(0)Description :
Au cours de ces quinze dernières années, W.G. Sebald est devenu l'un des auteurs majeurs de la fin du XXe siècle, mondialement traduit. Son entreprise littéraire est une tentative de saisir l'évanescence des traces pour les transformer en un phrasé résistant à l’oubli. Et comme nous le rappelle Emmanuelle Loyer, Claude Lévi-Strauss est l'une des références explicitement citées par Sebald.
Quand bien même elle n'existerait pas, la déambulation rêveuse dans un monde saccagé d'un narrateur sebaldien, en proie aux doutes, à la dépression et parfois à la torpeur, la précision de l'onomastique naturaliste, le souci de l'Histoire et l'attention géographique au paysage rappellent le protocole littéraire de Tristes Tropiques en particulier.
À travers ce rapprochement, Emmanuelle Loyer attire l'attention, entre autres, sur un des horizons du travail littéraire de Sebald, également à l'œuvre sur le plan de la poétique savante chez Lévi-Strauss : une commune nostalgie à l'égard des "Belles Lettres", un régime de vérité où littérature et sciences sont indistinctes avant que le XIXe siècle ne produise un découpage des savoirs qui fut aussi un découplage.

**TÂCHE A:** Récrivez plus brièvement le paragraphe du texte sur Sebald qui commence par « Au cours de ces quinze dernières années », en conservant ses faits principaux.
**TÂCHE B:** Relevez tous les traits que le texte sur Sebald présente comme rappelant le protocole littéraire de Tristes Tropiques.

**DONNÉES PRÉSENTÉES:**
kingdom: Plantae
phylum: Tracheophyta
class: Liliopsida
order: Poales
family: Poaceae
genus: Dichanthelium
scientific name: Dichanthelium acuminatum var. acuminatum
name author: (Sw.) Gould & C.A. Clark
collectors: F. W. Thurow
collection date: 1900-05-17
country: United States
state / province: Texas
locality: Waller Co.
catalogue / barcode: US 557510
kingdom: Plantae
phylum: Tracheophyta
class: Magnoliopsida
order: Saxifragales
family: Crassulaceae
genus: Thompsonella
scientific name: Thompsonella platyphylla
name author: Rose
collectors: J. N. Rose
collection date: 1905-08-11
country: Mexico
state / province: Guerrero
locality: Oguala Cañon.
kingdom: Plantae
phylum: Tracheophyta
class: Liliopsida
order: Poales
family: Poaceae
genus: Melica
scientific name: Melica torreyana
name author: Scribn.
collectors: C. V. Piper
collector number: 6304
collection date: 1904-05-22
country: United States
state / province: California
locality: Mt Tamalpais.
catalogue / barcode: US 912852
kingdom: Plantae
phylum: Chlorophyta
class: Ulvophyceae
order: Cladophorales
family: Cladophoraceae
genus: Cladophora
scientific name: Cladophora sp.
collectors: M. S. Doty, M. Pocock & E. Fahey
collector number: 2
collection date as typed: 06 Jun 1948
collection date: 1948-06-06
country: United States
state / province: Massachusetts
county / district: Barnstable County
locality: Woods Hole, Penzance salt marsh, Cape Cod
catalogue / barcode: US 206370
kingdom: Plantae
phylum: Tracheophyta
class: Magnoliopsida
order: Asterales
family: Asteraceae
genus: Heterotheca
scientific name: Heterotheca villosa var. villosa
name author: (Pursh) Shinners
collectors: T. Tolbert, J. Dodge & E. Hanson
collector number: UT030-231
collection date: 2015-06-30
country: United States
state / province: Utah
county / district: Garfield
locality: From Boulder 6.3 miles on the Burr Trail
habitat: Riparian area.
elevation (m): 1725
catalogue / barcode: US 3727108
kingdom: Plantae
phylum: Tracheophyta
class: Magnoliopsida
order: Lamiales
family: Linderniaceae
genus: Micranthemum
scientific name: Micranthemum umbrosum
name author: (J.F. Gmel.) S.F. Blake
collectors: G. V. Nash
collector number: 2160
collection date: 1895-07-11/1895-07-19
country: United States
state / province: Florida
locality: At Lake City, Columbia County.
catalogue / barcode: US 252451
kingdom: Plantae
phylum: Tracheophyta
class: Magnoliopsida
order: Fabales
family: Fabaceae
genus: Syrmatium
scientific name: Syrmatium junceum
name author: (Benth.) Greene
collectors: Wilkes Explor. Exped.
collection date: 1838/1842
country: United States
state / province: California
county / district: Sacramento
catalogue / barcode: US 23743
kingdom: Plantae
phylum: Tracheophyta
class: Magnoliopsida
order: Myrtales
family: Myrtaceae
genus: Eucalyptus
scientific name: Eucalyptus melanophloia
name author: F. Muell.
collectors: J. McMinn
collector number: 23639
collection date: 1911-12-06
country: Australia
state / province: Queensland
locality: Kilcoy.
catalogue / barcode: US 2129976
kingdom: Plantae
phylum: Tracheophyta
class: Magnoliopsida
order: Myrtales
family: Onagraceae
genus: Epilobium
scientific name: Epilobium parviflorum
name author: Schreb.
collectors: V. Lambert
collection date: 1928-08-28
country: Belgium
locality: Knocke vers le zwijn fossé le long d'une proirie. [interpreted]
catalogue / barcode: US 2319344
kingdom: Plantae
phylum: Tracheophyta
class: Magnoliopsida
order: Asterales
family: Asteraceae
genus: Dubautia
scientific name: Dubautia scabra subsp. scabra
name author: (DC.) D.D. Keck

**RÉPONSE A:** En quinze ans, W.G. Sebald, traduit dans le monde entier, est devenu l'un des grands auteurs de la fin du XXe siècle. Son œuvre cherche à saisir des traces évanescentes pour en faire une écriture qui résiste à l'oubli. Emmanuelle Loyer rappelle que Claude Lévi-Strauss figure parmi les références que Sebald cite explicitement.

**RÉPONSE B:**
- la déambulation rêveuse d'un narrateur sebaldien dans un monde saccagé, en proie aux doutes, à la dépression et parfois à la torpeur
- la précision de l'onomastique naturaliste
- le souci de l'Histoire
- l'attention géographique au paysage